The Wapping dispute was in full flight in the Summer of 1986 and we all attended the nightly pickets regularly. On one occasion we encountered a scab TNT truck on the Euston Road as we drove back. Words were passed but unfortunately we could not escape the truck driver who took several opportunities to menace us in the traffic. We were quite frightened but made it back to Kilburn Square and the Cock tavern for a pint. As we stood at the door of the pub another TNT truck passed and Maggie howled “scab” and let her pint fly at the side of the truck. She had not seen the policeman by her side who immediately accosted her but eventually let her off with a warning.
The birth of out two children in 1987 and 1990 took her out of permanent employment for a time but she began working full time again by 2000 for First Great Western, first as a customer host and then as a travelling chef. She was an RMT shop steward for Paddington No. 1 branch on a number of occasions. At the funeral a workplace colleague paid tribute to her unyielding defence of women with family care responsibilities, fighting for flexible shifts from them etc. something which all employers seek to avoid.
Lastly I include this tribute to her from MK in Ireland which I read out at the funeral and which captures her spirit exactly: “Gerry, words fail me at this time. I am so deeply saddened at Maggie’s passing. I find it hard to believe that the redoubtable Maggie is no longer with us. For me, there are some people that life’s circumstances bring together for a time, and there are some who for whatever reason become like family to you. In that sense Maggie was like extended family for me, and like so many others I will miss her all the more. I always thought of Gerry and Maggie, two outstanding individuals in their own right, perhaps to some, an unlikely couple, but ipso facto all the more dynamic. But Maggie has given everyone who ever knew her such lasting memories, I have mine and I will always treasure them. She was a great spirit, an understanding friend and comrade, whose modesty and big personality sometimes concealed a sharp intellect. And for these reasons I do believe the world is a lesser place without our Maggie.
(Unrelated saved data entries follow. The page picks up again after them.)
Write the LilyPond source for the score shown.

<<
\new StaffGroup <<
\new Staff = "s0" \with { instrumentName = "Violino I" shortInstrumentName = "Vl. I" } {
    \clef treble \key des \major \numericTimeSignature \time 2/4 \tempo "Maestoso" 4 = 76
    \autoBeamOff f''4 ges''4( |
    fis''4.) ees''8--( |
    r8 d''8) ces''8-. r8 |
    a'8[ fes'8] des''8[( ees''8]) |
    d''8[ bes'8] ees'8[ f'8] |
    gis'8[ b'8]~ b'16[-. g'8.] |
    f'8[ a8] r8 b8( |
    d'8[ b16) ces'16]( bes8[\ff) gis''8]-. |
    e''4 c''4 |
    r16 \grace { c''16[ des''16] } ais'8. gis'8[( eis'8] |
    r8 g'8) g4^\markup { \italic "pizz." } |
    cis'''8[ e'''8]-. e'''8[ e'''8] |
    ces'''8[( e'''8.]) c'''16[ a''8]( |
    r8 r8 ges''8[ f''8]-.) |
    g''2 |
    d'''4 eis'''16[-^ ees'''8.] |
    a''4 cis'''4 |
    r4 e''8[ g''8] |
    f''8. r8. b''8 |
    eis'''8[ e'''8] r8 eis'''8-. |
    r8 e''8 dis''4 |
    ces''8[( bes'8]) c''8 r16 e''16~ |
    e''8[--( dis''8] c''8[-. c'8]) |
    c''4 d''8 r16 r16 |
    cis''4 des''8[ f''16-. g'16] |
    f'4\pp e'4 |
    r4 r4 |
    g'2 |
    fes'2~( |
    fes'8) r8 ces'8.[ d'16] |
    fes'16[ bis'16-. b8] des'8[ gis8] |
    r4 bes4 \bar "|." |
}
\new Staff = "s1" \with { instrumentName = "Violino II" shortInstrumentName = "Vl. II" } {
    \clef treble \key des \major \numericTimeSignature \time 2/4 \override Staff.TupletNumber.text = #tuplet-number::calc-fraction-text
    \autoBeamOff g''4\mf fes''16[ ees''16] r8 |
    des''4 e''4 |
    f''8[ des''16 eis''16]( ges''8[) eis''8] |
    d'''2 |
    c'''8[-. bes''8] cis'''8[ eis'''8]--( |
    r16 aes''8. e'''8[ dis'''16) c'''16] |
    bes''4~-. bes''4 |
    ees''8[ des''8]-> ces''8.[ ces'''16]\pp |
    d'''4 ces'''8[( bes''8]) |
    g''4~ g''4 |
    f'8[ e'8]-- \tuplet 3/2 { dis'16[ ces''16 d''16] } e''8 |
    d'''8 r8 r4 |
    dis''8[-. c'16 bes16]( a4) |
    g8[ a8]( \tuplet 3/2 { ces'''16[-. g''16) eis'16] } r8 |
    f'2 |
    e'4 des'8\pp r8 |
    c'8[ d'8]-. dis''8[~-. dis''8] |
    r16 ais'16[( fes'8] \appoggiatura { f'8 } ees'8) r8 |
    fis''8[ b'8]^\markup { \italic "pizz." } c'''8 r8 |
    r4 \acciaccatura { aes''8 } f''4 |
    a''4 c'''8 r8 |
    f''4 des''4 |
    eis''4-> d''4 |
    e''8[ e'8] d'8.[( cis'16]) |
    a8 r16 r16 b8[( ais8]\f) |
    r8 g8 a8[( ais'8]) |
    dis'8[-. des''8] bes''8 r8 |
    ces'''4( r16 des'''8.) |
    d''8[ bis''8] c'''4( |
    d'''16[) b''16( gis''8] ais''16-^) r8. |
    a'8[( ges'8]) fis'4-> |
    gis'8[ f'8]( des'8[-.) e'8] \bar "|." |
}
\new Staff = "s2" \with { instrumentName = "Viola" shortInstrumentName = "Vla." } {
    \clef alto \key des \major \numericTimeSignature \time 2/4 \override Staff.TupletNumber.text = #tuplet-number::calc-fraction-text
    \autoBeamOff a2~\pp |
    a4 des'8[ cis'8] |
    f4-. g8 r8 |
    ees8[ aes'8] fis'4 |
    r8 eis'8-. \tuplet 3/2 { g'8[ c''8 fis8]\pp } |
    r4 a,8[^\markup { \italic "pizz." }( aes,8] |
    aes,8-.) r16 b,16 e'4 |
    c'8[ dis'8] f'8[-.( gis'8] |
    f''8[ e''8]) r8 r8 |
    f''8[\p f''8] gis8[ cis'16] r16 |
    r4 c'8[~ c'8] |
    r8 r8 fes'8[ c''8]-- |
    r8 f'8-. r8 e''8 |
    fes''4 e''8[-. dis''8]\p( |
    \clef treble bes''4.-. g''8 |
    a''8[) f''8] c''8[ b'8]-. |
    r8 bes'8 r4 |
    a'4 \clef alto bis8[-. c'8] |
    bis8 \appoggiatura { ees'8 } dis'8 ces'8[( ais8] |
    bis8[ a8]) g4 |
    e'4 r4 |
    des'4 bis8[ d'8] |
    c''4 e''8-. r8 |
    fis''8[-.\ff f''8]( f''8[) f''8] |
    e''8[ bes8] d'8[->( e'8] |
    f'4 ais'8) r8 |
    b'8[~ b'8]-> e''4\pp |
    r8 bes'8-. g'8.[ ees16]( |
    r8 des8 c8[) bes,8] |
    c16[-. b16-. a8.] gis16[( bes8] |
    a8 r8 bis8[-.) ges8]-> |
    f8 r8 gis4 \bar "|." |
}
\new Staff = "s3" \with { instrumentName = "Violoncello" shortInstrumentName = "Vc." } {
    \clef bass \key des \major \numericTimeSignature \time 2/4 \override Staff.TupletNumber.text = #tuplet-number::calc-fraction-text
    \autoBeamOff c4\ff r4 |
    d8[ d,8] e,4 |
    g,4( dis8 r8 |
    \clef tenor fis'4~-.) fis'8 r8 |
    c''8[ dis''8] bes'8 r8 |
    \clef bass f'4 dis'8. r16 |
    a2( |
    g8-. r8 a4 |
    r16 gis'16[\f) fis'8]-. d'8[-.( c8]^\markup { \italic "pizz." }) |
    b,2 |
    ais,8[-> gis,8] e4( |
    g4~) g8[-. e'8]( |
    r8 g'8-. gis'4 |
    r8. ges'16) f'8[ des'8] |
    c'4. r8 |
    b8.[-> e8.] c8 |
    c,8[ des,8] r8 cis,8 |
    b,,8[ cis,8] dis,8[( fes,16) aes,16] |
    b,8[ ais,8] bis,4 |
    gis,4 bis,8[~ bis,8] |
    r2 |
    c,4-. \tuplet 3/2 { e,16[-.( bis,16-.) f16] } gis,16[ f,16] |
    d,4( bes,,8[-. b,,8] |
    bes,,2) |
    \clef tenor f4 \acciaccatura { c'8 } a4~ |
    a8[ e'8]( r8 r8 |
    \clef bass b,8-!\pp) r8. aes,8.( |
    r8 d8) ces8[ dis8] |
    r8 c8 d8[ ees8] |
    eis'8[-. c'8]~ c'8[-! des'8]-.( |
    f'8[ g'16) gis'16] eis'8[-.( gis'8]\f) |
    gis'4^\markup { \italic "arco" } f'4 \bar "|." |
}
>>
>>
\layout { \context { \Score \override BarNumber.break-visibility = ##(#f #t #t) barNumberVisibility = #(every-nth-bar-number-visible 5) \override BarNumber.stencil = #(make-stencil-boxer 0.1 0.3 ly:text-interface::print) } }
However again, my words feel so inadequate when I wish to express my sincerest condolences to you Gerry and the children, who I only knew as babies. And to Laurence, Maggie’s brother who I knew and was a good friend to me in London. My thoughts are with you, in friendship and comradeship, and in hope for the socialist future that Maggie and all of us aspire to. Unfortunately there are too many circumstances preventing me from being with you when you celebrate Maggie’s lifetime of struggle, but you can be sure I’ll be there in spirit.
Again my kindest condolences and best regards.
As always. Beir Bua…….Mick. K.”
Dear Gerry,
Whatever our political differences are, I wish to express my sincerest condolences for the loss of your partner Maggie. I also think of the children who have now no mother. I wish you all strength and hope that the fond memories you all have may bring a little comfort.